Sur fond de trame policière, Shuffle, adaptation de Run, le manga de Katsuhiro " Akira " Otomo, est construit comme une poursuite non-stop qui bascule dans le délire punk. Le film relève du genre " urbain-grotesque " inventé par l'école underground japonaise des années 1980 dont Ishii était alors un des représentants majeurs.
Le métrage commence doucement sur des plans fixes en noir et blanc d'Hiroshi, un jeune homme en train de se couper les cheveux et qui finit finalement par se les raser complètement. Il regarde à la fenêtre et voit un flic qui surveille son appartement. Il prend alors son pistolet et saute par la fenêtre (du 2e étage).
Et c'est parti le film démarre et une longue course poursuite commence, et elle va durer pendant la quasi intégralité du film. Durant une pause due à une chute, on en profitera pour comprendre la raison de sa cavale grâce à un flashback. De retour à la course on se demande bien où le réalisateur veux en venir car après déjà 5 minutes avant le flashback, on n'a pas vraiment envie d'en revoir encore 5 autres et c'est là alors que le " héros " entre dans une petite ruelle et tente de semer le policier. L'image va s'assombrir, se dédoubler et passer finalement petit à petit en couleur. Hiroshi va alors passer dans un monde totalement étrange et surréaliste. Il va se retrouver à courir au milieu d'un marathon de lycée où sur sa route il croisera une bonne bande de personnages déjantés.
Délire du à la fatigue où alors voyage dans les souvenirs du temps où Hiroshi était au lycée, à vrai dire on ne l'explique jamais vraiment. Ce qui est sur, c'est qu'avec une caméra et 3 acteurs, Sogo Ishii déploie une énergie tout bonnement incroyable à la réalisation. La musique très rock et punk renforce encore plus ce sentiment et cette pêche que le film procure.
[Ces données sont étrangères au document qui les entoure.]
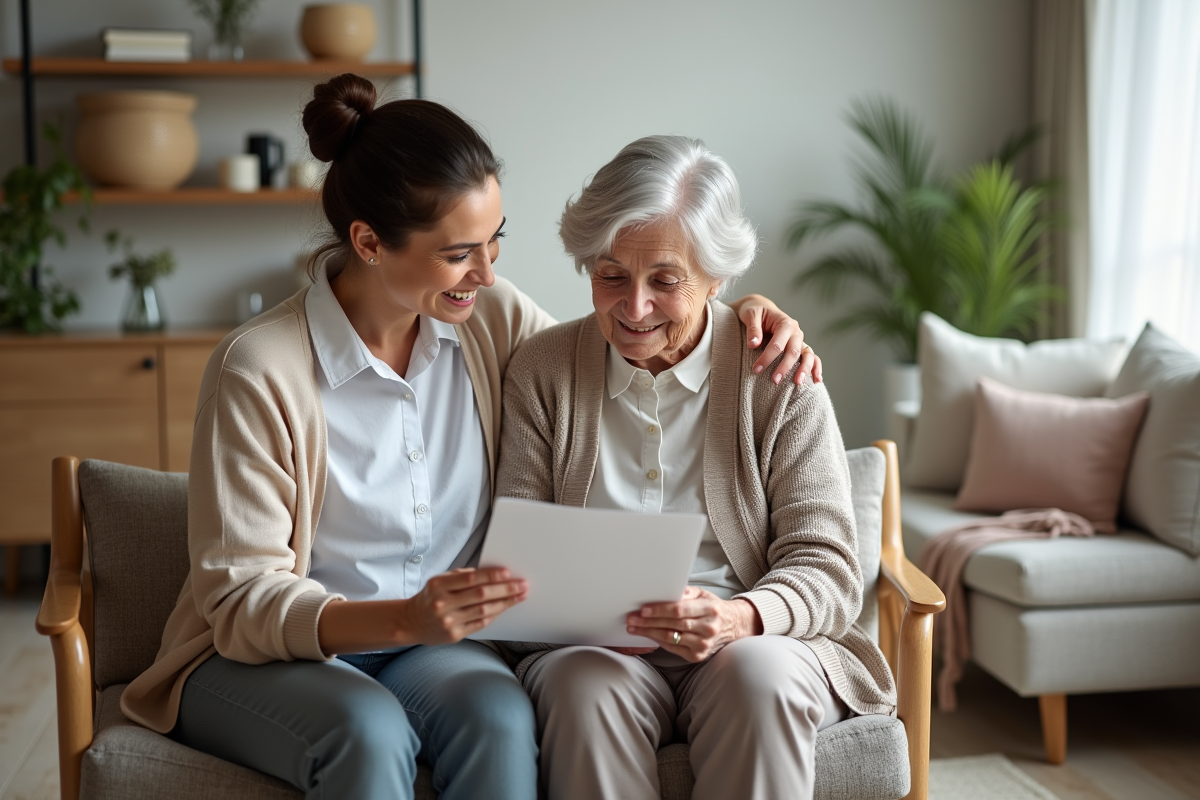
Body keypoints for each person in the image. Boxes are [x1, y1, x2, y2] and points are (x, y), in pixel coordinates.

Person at [118, 76, 819, 800]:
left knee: (499, 718)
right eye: (460, 254)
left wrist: (741, 314)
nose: (487, 274)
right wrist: (406, 617)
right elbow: (240, 605)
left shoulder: (487, 319)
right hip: (276, 655)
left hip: (434, 650)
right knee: (370, 732)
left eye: (495, 243)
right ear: (368, 242)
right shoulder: (259, 369)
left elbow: (629, 342)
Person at [497, 135, 897, 800]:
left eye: (666, 279)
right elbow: (519, 559)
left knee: (756, 680)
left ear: (720, 279)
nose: (633, 307)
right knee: (581, 687)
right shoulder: (543, 371)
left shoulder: (777, 374)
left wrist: (742, 617)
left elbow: (828, 566)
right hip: (595, 652)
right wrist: (577, 616)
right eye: (610, 274)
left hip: (755, 641)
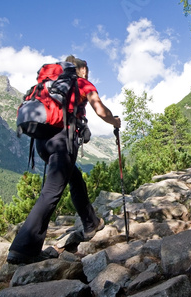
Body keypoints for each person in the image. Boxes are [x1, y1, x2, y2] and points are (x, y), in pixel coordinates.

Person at [7, 56, 121, 265]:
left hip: (42, 142)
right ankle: (22, 249)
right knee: (51, 192)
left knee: (75, 178)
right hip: (62, 142)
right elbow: (100, 109)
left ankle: (91, 223)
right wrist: (114, 121)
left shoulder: (49, 87)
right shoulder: (81, 83)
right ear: (83, 69)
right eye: (87, 69)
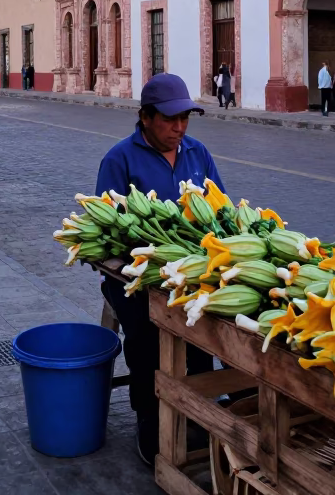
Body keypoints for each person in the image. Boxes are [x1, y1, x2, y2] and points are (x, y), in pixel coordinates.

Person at [95, 73, 222, 465]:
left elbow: (219, 208)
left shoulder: (197, 152)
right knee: (148, 333)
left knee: (211, 328)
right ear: (145, 117)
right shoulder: (120, 159)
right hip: (135, 277)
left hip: (192, 271)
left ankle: (201, 404)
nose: (179, 128)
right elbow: (105, 231)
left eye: (185, 118)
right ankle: (149, 414)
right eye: (170, 119)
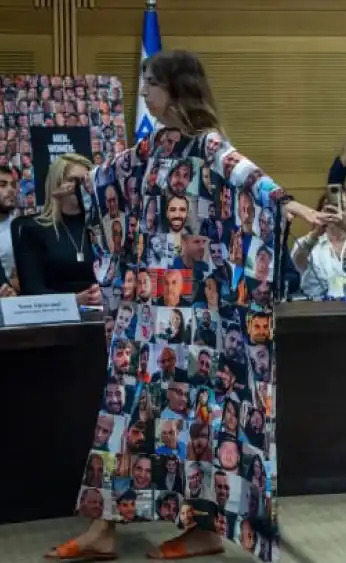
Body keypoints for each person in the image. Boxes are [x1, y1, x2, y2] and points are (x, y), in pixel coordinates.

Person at [45, 50, 323, 562]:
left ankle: (203, 529)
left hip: (199, 318)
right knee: (125, 408)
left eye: (152, 83)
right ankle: (102, 528)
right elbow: (107, 179)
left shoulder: (208, 145)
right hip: (147, 313)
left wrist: (288, 203)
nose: (145, 92)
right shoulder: (152, 147)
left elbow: (247, 177)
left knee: (203, 420)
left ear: (177, 89)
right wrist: (77, 191)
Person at [12, 154, 102, 305]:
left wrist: (105, 293)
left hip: (100, 315)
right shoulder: (33, 229)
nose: (80, 187)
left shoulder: (100, 229)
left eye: (85, 181)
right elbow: (31, 289)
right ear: (57, 184)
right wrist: (73, 301)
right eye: (73, 180)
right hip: (54, 316)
On se demande encore comment Sogo Ishii a fait pour courir à côté ou devant ses acteurs caméras à l'épaule et s'attarder en même temps à la mise en place des cadrages qui paraissent presque prédéfinis.
Le seul moment où le film se calme, hormis durant le flashback, c'est pour le très beau dénouement où la rage et la colère ravagent Hiroshi. Le début du film où le personnage principal se rase la tête fait d'ailleurs penser à la scène dans laquelle De Niro se prépare à assassiner le proxénète, alors hommage au film de Scorsese ? Simple geste en rapport à la culture Punk ? Peut être les deux : Travis qui s'était rasé la tête à la façon des Indiens Mohawks comme pour retrouver la pureté de l'Amérique aborigène, Hiroshi lui se rase la tête dans une optique de retour au source.
On peut rapprocher l'univers de Shuffle, de l'univers des films de Tsukamoto comme Tokyo Fist, une réalisation pleine de punch avec une musique plus proche de celle de Bullet Ballet, à la limite de la crispation.
Au final, Shuffle, malgré de très faibles moyens, réussit grâce à une réalisation ultra énergique et de bons acteurs à maintenir le spectateur constamment fixé à l'écran jusqu'au très beau mais dur dénouement, tout en ayant un côté surréaliste bien sympathique.